- [Passage fourni]
============
Libérer la terre des illusions célestes et de leur tyrannie[1]

 

Raoul Vaneigem

 

En inaugurant, il y a près de dix mille ans, un système d’exploitation de la nature terrestre et humaine, la révolution agraire a donné naissance à une civilisation marchande dont l’évolution et les formes sont, en dépit de leur grande diversité, marquées par la persistance de quelques traits partout dominants : l’inégalité sociale, l’appropriation privative, le culte du pouvoir et du profit, le travail et la séparation que celui-ci introduit dans le corps entre les pulsions de vie et l’esprit, qui les dompte et les réprime, comme il dompte et réprime les éléments naturels.

La relation qui, dans l’économie de cueillette, antérieure à l’apparition de l’agriculture intensive, s’était établie par osmose entre l’espèce humaine et les règnes minéral, végétal et animal, a cédé la place à sa forme aliénée, à la religion, qui prétend assujettir la terre à un empire céleste, grouillant de créatures fantasmatiques appelés Dieux, Déesses, Esprits.

Les liens, tressés par l’affection et la compréhension, qui en émanent, sont devenus les chaînes d’une tyrannie tutélaire, sévissant des hauteurs brumeuses où commence, dans sa vacuité, l’au-delà de l’existence.
============
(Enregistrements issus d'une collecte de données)
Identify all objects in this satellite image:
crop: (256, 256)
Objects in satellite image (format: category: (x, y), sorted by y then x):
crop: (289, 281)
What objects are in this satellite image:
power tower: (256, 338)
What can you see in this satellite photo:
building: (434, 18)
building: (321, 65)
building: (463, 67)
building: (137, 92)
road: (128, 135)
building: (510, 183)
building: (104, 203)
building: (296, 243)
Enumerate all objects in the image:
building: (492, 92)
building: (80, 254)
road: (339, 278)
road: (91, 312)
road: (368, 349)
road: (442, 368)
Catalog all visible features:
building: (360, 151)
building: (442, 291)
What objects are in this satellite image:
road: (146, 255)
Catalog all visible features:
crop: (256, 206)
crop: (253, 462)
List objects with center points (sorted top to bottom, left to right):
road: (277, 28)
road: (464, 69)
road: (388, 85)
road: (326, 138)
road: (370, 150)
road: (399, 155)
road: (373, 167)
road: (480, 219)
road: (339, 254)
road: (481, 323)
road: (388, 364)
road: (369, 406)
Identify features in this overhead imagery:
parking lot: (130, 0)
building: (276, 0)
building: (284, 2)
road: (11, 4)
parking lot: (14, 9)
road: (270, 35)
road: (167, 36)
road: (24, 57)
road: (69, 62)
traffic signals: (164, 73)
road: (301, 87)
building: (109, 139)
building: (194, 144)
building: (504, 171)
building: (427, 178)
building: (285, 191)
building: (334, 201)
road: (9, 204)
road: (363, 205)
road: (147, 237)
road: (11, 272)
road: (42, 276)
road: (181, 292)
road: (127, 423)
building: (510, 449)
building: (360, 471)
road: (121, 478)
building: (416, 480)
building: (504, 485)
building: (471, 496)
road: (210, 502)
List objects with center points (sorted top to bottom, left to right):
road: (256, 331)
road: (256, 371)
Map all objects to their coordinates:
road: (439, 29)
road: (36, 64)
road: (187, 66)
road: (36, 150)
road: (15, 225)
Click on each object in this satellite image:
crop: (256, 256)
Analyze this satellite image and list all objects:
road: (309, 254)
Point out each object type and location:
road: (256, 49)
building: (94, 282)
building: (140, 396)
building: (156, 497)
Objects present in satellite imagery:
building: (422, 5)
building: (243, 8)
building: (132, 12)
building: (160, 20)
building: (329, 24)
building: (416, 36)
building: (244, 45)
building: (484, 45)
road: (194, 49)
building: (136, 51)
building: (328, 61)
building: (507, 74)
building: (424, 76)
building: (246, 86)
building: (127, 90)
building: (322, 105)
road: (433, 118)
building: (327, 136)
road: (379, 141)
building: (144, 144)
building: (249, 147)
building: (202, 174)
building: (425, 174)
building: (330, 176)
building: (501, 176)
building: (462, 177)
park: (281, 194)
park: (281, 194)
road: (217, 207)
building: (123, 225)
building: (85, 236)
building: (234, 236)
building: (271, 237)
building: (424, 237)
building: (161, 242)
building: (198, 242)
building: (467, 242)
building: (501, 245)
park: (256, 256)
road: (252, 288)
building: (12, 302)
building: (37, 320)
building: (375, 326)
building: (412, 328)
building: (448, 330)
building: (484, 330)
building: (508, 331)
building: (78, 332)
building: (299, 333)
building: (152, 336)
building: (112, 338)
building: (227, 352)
============
- [Problèmes à résoudre]
1. Répondez aux questions suivantes d'après le passage fourni sur la révolution agraire et la religion :
(a) Il y a combien de temps la révolution agraire a-t-elle inauguré un système d'exploitation de la nature terrestre et humaine ?
(b) Quelle forme aliénée a remplacé la relation établie par osmose dans l'économie de cueillette ?
(c) Quels noms portent les créatures fantasmatiques qui peuplent l'empire céleste ?
2. Poursuivez le passage fourni sur la révolution agraire et la religion à partir de sa dernière phrase.

- [Réponses par tâche]
1.
(a) Il y a près de dix mille ans.
(b) La religion.
(c) Dieux, Déesses, Esprits.

2.
Les religions institutionnelles sont nées de la peur et de la haine vouée à la nature. Elles reflètent unanimement l’hostilité engendrée, il y a quelque dix mille ans, par le pillage, à des fins lucratives, des biens prodigués par la terre. Partout où les éléments naturels sont célébrés au nom de la fécondité, leur culte témoigne de rituels barbares, d’holocaustes, de sacrifices sanglants, de cruautés que seul peuvent imaginer des hommes refoulant leurs pulsions de vie et cautionnant, par les mandements de l’esprit, cet instinct prédateur bestial qu’il appartient précisément à l’humanité, non de transcender, mais de dépasser.

Le sens humain consiste à contrôler la prolifération chaotique de la vie, à intervenir de telle sorte que l’exubérance créatrice se propage sans se détruire par surabondance, à empêcher que le rayonnement vital ne s’inverse en radiation mortelle, comme un besoin d’amour non satisfait se transforme en animosité.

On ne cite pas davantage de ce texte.